In May, Marvel comics released Rescue #1, by Kelly Sue DeConnick and Andrea Mutti. It’s part of Marvel’s Year of Women, or Women of Marvel, that Marvel is doing but publicizing very badly. (I am completely baffled as to why this didn’t get a huge press release, interviews with newspapers and library associations, and press releases to educators and organizations devoted to guiding kids.) The comics are great, though. Here at Fantastic Fangirls, we nearly wrestled in email over who was going to get to review Rescue #1. We all loved it.
Marvel has apparently put out an image of a variant cover for Invincible Iron Man #29, featuring Rescue. She looks great. I mean, she looks awesome and kickass. This quickly developed into a small Tweet-fest yesterday regarding how very, very much a certain segment of us would read the hell out of a monthly comic about Pepper Potts as Rescue, written by Kelly Sue.
Which made me ponder: why isn’t this happening?

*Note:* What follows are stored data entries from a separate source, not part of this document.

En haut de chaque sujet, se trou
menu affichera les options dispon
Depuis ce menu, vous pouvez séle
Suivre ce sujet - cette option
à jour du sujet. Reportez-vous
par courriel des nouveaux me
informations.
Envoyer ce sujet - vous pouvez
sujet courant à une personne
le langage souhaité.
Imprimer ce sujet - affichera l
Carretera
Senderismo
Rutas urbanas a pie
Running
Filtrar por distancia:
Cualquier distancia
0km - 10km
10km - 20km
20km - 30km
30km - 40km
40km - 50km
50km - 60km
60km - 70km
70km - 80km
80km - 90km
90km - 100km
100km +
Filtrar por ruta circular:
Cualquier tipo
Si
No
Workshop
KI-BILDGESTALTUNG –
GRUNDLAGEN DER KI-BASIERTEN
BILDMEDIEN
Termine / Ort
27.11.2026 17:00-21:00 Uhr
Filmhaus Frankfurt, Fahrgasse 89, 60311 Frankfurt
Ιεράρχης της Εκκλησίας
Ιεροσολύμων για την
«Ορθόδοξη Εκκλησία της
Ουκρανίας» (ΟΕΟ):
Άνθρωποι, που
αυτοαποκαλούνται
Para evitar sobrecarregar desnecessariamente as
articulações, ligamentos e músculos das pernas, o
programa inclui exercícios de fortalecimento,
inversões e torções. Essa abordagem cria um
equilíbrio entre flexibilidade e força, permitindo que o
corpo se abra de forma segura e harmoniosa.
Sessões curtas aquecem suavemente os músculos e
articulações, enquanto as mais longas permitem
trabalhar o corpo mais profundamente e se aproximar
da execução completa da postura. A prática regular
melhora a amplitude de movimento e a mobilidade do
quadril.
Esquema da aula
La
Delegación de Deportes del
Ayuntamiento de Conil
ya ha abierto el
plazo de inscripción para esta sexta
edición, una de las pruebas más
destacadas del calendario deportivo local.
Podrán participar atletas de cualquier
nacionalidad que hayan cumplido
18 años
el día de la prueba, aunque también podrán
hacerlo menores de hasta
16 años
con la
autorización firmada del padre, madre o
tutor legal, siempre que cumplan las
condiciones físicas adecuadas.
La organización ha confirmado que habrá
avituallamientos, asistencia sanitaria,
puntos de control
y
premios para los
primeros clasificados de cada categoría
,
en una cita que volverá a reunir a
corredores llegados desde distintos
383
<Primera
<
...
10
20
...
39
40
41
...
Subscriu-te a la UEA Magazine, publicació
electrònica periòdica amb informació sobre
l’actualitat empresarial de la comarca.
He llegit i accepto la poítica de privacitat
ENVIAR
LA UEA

Don’t get me wrong — I love Invincible Iron Man right now. And I truly appreciate how Matt Fraction is writing Pepper. Not just Pepper, but Maria Hill and the other kick-ass women who regularly grace the pages of IIM. But if Wolverine can be in EVERY comic EVER, surely Pepper could squeeze in a superheroing career in addition to her duties to IIM?
Pepper Potts as Rescue is … well, is kind of a character to whom some women are mighty sympathetic. She is, to describe it in marketing terms that make me cringe a little, a character for girls. (I actually would describe her as a character for anyone who likes women, but I am not in marketing.) Rescue has a superpowered suit — but it has no weapons. She’s not about dominating the world. She’s not about exerting her version of right or wrong on anyone. Rescue is about making a positive impact in ordinary people’s lives. She flies around and rescues people. How many little girls want to be veterinarians? How many want to be doctors? How many want to be firefighters? And how many of the girls who want those things must placate their desires by reading about boys who engage in those tasks?
Rescue is, as all superheroes are, both a fantasy of power and a placation of human insecurity. Look what great things I can do! What if it’s not enough? What if I am not enough? And there, on the page, Pepper Potts is managing to pull through at the last minute, in the nick of time. She’s good enough to be Rescue. She’s worth wearing the suit. She has the power and she wields it not to beat anybody up, but to save kids and dogs and old people and stupid thoughtless teenagers.
Making comics that attract new readers, and attract women, is a constant conversation in the portion of the internet devoted to comics. Writing a comic that features a female lead who is emotionally strong; whose origin story as a superhero is not rape, abuse, or slavery; who engages in heroic acts to save ordinary people; who is older, a role model, a woman who has lived through a lot of pain and grief and is still around to fight the good fight — this seems ideally suited to Marvel’s needs. Rescue, the comic, can start off with only a modicum of continuity-based background — Pepper was married to Happy, he died, she’s a long-time friend of the ever-difficult Tony Stark, romantic with him when it works for them, brilliant, a little insecure. This works. This works well. It’s a vision of being a girl and being a superhero that a twelve- or thirty-seven-year-old could aspire to.
So, where is this comic, Marvel? Where is my ongoing Rescue title, written by Kelly Sue DeConnick?
You don’t have to be damaged or broken to be a hero. You don’t have to survive atrocity. You don’t have to be born special or a freak. You, you out there, you can be a hero because it’s the right thing to do. Because you are strong enough. You can do it — just like Pepper Potts.